Otten’s Ph.D. research involved extensive recapture, radio telemetry and nest monitoring efforts to understand how the turtle population is doing today and to identify individual turtles that had been rescued and rehabilitated during the oil spill cleanup operations in 2010.

“The scale of Josh’s study is truly unprecedented – he handled several thousand turtles over nearly 50 kilometers of river during this study and amassed an enormous data set of capture histories and locations. turtles over a 10-year period,” Refsnider said. .

Funded by the US Fish and Wildlife Service, the turtle population study focused on northern map turtles and estimated monthly survival rates of turtles exposed to the freshwater spill up to 14 months after the spill and then again for 8 to 11 years after the environmental disaster.

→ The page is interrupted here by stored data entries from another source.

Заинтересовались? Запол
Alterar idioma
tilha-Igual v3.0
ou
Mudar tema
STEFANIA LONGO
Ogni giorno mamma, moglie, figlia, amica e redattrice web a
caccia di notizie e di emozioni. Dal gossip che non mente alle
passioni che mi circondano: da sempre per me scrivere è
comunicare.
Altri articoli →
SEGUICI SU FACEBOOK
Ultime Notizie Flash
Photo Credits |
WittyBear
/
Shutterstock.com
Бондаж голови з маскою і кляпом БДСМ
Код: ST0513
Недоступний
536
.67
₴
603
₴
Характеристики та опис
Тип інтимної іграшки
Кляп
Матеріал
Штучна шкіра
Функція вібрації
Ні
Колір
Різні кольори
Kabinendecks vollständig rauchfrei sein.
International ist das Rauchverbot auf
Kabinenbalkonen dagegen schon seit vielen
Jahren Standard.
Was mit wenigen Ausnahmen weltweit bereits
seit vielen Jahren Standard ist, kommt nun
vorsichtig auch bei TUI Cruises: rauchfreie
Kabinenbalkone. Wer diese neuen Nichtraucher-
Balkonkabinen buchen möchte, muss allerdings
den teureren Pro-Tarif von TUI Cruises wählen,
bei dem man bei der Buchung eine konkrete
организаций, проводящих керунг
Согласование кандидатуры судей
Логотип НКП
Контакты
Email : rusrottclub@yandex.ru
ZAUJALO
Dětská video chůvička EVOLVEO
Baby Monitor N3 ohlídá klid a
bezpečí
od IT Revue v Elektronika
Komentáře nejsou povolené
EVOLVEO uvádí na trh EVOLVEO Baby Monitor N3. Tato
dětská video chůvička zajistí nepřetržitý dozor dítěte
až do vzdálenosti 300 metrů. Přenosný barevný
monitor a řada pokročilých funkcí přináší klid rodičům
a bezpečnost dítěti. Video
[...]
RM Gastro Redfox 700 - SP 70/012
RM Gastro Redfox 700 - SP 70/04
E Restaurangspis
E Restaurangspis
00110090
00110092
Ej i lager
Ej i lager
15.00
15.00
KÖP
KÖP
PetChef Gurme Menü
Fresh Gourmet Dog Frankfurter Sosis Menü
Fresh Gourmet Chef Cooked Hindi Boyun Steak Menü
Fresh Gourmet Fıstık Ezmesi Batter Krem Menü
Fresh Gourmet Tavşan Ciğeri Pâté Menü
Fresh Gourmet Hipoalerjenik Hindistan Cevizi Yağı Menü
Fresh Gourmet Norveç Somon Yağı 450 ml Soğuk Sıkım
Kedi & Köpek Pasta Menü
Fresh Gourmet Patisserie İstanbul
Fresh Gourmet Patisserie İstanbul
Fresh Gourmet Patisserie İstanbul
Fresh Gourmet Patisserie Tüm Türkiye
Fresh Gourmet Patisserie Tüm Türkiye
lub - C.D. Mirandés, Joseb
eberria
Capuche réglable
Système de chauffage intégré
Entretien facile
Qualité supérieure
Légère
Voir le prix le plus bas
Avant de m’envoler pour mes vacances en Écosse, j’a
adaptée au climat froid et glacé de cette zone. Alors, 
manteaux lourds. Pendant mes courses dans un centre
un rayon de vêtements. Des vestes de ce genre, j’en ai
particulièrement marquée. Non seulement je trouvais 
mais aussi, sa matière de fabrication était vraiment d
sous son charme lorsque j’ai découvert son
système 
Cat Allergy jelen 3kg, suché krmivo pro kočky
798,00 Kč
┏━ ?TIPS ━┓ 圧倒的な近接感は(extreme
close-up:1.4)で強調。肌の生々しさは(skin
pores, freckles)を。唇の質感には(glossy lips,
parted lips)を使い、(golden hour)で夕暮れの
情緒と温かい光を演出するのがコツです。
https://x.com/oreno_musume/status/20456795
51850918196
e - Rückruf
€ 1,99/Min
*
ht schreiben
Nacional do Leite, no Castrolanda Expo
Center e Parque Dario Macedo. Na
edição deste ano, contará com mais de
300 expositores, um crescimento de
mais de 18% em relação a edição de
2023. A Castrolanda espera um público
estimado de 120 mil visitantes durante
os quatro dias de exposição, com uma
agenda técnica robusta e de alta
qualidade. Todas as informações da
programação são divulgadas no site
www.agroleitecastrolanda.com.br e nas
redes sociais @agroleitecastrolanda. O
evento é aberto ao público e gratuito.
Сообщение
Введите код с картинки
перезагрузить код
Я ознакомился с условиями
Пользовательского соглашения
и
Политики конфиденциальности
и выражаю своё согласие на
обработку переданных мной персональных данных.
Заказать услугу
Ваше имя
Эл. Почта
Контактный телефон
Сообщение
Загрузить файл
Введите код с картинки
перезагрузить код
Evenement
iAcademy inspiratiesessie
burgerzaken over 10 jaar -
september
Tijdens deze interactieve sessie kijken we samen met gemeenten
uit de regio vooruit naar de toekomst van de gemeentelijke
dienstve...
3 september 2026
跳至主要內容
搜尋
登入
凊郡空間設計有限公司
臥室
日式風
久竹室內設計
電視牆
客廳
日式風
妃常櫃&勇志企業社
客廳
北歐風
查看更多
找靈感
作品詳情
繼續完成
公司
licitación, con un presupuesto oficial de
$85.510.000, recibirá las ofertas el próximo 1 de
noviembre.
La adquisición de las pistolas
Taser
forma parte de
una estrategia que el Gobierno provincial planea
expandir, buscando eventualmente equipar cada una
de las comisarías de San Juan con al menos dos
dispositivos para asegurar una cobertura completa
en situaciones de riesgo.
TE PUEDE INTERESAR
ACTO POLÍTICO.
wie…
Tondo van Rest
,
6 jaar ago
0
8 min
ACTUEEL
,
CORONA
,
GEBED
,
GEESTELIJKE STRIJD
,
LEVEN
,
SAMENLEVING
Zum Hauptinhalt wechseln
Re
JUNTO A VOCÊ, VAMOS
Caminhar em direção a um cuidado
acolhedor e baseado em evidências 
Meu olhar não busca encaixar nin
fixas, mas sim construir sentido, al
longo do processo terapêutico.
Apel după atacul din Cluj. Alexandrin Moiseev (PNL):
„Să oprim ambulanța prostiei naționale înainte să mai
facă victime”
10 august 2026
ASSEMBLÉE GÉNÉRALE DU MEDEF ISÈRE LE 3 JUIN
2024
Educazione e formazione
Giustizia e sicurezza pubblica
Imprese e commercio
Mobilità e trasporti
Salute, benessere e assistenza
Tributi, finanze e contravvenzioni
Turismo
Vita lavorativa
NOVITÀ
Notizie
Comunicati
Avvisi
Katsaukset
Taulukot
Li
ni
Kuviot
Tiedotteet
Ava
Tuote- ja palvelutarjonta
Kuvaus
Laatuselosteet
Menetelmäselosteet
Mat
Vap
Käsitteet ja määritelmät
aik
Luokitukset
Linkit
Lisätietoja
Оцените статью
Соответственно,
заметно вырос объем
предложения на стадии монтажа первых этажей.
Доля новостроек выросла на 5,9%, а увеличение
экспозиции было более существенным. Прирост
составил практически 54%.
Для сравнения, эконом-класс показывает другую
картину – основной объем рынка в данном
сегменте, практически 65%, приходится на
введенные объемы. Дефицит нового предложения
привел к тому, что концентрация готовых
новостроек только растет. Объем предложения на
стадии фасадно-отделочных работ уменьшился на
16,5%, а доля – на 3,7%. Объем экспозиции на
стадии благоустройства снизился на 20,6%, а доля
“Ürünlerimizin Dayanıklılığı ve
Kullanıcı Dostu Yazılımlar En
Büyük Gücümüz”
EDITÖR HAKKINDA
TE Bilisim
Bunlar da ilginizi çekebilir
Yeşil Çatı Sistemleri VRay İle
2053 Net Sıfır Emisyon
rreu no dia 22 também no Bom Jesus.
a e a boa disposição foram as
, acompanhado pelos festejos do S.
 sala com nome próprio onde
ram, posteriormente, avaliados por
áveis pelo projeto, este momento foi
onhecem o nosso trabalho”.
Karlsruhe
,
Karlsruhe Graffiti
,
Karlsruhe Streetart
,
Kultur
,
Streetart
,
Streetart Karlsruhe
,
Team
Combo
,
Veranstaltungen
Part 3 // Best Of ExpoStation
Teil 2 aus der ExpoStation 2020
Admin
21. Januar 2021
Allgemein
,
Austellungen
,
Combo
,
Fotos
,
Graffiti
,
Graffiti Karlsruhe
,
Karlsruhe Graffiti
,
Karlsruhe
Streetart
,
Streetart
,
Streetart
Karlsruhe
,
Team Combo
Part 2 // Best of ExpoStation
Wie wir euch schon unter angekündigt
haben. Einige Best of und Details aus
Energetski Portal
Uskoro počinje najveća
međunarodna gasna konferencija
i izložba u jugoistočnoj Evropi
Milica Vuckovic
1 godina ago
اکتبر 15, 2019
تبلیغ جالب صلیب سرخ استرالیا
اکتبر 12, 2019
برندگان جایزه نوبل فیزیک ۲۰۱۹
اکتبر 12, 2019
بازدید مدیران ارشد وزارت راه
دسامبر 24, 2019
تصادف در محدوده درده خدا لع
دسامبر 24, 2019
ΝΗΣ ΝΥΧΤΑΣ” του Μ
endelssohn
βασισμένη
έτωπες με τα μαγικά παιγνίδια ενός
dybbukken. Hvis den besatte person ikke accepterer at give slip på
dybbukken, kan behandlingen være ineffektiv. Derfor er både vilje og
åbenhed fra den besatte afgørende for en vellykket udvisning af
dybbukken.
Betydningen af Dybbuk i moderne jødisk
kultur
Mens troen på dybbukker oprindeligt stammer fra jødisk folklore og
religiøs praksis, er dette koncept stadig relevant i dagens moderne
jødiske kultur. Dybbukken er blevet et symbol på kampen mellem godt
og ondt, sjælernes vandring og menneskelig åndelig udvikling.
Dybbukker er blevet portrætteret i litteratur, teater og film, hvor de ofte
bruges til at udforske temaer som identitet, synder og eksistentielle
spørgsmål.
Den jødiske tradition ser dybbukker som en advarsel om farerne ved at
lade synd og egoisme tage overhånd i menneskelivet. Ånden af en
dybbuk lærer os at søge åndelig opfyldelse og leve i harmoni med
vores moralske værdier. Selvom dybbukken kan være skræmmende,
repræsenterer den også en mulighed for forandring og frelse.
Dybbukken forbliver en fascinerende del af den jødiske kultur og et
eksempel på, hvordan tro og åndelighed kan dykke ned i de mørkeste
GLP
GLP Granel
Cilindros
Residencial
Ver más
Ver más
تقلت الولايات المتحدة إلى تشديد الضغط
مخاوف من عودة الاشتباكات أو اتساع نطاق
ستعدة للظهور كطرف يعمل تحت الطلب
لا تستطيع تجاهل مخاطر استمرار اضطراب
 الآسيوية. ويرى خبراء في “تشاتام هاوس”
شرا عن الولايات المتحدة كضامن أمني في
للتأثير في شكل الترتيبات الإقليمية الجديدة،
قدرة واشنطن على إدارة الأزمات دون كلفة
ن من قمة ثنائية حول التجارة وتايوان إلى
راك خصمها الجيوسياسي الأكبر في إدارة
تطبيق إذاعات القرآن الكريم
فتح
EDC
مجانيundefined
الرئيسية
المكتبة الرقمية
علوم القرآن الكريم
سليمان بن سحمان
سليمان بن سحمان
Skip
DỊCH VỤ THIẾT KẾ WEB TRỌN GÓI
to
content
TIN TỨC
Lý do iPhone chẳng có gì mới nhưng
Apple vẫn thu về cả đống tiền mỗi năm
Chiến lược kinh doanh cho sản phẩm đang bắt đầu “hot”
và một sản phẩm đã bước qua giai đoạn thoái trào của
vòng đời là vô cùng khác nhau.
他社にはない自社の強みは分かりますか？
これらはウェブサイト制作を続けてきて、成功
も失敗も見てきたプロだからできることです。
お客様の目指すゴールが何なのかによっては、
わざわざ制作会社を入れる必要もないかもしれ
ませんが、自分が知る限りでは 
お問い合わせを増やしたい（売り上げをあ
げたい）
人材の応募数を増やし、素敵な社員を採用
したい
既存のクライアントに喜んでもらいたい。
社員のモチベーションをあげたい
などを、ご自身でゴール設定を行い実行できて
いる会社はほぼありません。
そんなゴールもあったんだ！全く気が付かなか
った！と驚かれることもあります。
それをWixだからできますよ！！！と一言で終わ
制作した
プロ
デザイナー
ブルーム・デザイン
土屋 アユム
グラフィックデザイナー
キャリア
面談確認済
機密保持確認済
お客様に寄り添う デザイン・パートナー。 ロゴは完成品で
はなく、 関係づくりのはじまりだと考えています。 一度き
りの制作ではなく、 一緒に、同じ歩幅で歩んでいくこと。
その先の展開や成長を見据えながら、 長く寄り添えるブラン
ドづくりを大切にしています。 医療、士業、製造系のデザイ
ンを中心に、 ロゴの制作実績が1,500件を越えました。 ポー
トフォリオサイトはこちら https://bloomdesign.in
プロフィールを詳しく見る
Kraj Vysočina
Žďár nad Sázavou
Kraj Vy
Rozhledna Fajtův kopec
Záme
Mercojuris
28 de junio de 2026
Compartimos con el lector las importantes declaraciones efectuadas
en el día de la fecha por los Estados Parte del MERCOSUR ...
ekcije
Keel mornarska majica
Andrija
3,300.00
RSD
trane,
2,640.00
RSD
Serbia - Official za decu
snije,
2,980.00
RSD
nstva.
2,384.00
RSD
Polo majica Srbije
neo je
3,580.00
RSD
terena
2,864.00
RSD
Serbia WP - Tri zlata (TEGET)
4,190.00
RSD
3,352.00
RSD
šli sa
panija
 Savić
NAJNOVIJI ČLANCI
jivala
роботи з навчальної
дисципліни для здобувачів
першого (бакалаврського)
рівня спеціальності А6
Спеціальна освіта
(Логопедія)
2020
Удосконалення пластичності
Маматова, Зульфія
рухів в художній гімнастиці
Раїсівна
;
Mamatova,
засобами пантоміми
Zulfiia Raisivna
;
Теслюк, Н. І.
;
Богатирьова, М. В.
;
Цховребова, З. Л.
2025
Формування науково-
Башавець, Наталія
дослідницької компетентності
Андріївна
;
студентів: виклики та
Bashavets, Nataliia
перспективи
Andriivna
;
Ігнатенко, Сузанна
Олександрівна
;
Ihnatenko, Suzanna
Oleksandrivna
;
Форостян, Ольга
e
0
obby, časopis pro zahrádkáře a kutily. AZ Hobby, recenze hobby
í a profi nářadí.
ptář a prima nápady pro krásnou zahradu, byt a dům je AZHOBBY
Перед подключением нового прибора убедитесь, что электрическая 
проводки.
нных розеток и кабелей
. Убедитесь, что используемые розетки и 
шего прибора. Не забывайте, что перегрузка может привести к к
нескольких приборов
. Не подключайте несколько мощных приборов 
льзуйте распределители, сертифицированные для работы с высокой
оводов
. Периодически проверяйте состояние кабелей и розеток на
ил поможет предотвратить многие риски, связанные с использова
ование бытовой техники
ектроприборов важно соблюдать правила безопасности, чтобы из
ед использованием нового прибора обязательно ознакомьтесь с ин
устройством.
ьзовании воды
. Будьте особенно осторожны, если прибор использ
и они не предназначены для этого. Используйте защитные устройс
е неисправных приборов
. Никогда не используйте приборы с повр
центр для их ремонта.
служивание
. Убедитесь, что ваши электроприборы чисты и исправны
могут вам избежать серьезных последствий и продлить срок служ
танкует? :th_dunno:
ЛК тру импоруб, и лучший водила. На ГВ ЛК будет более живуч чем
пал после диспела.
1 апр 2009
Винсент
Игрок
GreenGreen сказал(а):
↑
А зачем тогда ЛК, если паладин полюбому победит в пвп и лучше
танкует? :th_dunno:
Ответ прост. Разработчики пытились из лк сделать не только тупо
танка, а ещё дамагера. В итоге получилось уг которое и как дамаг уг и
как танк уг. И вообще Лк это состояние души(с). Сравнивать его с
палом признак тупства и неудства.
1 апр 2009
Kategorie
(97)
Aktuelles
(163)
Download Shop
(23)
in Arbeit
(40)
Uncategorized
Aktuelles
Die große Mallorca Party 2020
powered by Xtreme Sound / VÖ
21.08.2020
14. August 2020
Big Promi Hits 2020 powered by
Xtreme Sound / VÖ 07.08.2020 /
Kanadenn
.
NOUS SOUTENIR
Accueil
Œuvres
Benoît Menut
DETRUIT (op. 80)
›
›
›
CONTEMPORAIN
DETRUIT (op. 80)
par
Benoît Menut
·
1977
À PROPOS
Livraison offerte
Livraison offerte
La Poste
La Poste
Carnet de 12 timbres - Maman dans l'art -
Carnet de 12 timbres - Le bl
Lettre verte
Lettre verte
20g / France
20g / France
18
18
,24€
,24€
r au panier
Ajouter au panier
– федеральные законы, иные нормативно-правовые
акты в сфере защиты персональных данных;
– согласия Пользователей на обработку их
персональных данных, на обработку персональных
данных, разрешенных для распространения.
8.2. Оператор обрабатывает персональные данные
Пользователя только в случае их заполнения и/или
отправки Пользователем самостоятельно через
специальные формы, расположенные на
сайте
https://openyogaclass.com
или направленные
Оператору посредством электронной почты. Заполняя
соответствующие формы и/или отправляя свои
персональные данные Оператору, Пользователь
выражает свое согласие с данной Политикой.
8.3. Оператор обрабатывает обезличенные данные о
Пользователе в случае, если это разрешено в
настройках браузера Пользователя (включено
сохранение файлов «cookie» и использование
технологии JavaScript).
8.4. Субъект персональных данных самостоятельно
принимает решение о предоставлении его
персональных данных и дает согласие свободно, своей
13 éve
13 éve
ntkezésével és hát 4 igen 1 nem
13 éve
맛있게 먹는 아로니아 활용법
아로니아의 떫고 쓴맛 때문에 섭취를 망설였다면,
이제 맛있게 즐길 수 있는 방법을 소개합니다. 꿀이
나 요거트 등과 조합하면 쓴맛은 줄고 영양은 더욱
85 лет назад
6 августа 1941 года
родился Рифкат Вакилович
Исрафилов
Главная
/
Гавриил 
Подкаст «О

In 2010 and 2011, 2,100 spill-affected northern map turtles were captured, cleaned, rehabilitated, tagged, and released into the Kalamazoo River.

Of these, 63% were captured only once.

“Northern map turtles can be difficult to capture initially, so the chances of me recapturing them are pretty low,” Otten said. “There are also other things like natural mortality, translocation and emigration that you take into account. I would guarantee that there are quite a few more that have eluded capture over the past four years I’ve studied. In terms of long-term turtle survey projects and detectability, the recapture rates are quite impressive.”

Northern map turtles, which can live up to 60 years, can survive for months after being oiled, unlike mammals and birds which usually die after a few weeks.

The study found that turtles that died during the rehabilitation process while in the care of veterinarians did so an average of nearly 60 days after capture, revealing there may be a delayed response in turtles following an oil spill.

“This shows the importance of continued wildlife rescue after a spill, especially in the case of turtles,” Otten said.

The researchers found that northern map turtles that had undergone rehabilitation following the Kalamazoo River oil spill had a significantly higher monthly survival rate than turtles that had not. They also found that overwintering turtles, or those that spent the longest time in rehab – from September 2010 to May 2011 – while river cleanup work continued, had the highest monthly survival rate. high in the 14 months following the spill.

“There are so many unknowns about the impact of oil on the environment as a whole,” Otten said. “We don’t know if there has been a change in food resources, if the pooling of oil in turtle hibernacula has impacted their survival through the winter, or even how efforts clean-up, including boat traffic and erosion, may have impacted turtles.Because of these variables it is important to conduct a study such as this, years after a disaster, to identify trends and help inform searchers, cleanup crews, and agencies on how best to use time and resources.”